> Text
Judge: Bruce G. Iwasaki, Case: 23STCV12479, Date: 2024-05-08 Tentative Ruling



Case Number: 23STCV12479    Hearing Date: May 8, 2024    Dept: 58

 

 

Judge Bruce G. Iwasaki

Department 58


Hearing Date:             May 8, 2024

Case Name:                Dominic Adua Nyaaba v. Quility-Asurea Agency Insurance Services, LLC

Case No.:                    23STCV12479

Matter:                        Demurrer without Motion to Strike  

Moving Party:             Defendant Quility-Asurea Agency Insurance Services, LLC

Responding Party:      Plaintiffs Dominic Adua Nyaaba


Tentative Ruling:      The Demurrer to the Complaint is sustained.  


           

            This case arises out of the termination of the alleged employer-employee relationship between Plaintiff Dominic Adua Nyaaba (“Nyaaba” or “Plaintiff”) and Defendant Quility-Asurea Agency Insurance Services, LLC (“Quility” or “Defendant”) which Plaintiff alleges terminated in a breach of contract on July 20, 2021.  On June 5, 2023, Plaintiff sued Defendant Quility, alleging causes of action for (1) loss of wages; (2) battery; (3) assault(s); (4) negligence; (5) negligence-harassment, duress; (6) emotional distress; and (7) compensatory damages.[1]  The Complaint further alleges damages for $165,000, to compensate Plaintiff for wrongful termination and being asked to leave because Defendant Quility did not want to pay Plaintiff Nyaaba commissions.  (Compl. at p. 3.)

> Information shown
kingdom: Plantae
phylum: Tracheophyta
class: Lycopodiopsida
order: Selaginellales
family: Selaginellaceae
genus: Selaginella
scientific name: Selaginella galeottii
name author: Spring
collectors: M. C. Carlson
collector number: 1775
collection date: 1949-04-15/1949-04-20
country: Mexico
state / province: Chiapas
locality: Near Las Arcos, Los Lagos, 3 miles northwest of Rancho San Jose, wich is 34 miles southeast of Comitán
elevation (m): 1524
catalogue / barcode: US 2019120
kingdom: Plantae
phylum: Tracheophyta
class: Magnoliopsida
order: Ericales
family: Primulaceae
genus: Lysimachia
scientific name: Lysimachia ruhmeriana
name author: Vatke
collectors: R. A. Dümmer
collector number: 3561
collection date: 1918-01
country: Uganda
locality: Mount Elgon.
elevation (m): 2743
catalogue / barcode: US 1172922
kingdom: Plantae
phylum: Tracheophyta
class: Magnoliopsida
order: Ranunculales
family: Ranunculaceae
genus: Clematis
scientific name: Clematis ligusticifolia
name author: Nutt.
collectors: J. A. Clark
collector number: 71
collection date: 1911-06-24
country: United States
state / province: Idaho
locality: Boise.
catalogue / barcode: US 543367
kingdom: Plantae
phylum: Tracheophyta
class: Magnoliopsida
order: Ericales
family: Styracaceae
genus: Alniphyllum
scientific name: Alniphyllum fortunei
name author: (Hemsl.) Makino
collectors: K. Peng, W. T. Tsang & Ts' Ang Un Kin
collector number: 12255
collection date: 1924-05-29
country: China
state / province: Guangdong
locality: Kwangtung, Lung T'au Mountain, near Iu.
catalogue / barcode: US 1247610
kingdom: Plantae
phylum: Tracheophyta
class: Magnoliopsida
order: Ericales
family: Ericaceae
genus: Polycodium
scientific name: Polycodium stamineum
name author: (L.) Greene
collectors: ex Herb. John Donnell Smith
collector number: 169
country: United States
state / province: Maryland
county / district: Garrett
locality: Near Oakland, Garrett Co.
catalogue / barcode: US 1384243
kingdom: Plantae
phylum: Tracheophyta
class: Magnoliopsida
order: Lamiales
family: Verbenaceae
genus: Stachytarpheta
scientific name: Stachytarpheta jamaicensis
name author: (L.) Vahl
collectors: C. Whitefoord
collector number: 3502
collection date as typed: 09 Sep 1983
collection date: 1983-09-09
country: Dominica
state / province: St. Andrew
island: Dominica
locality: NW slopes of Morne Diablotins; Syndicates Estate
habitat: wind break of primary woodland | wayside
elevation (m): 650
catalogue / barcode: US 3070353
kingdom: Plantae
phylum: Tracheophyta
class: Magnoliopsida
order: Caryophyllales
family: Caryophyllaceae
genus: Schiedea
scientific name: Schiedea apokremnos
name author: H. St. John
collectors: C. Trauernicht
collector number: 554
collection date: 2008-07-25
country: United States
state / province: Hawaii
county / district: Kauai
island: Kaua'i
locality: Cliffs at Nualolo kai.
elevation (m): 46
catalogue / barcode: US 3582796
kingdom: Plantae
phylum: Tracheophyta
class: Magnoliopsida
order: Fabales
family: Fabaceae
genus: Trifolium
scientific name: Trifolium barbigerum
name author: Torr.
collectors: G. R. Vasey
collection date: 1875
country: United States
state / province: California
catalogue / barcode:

> What is expected
In the tentative ruling, what is the date on which the plaintiff sued Quility?

> Response to this exercise
June 5, 2023.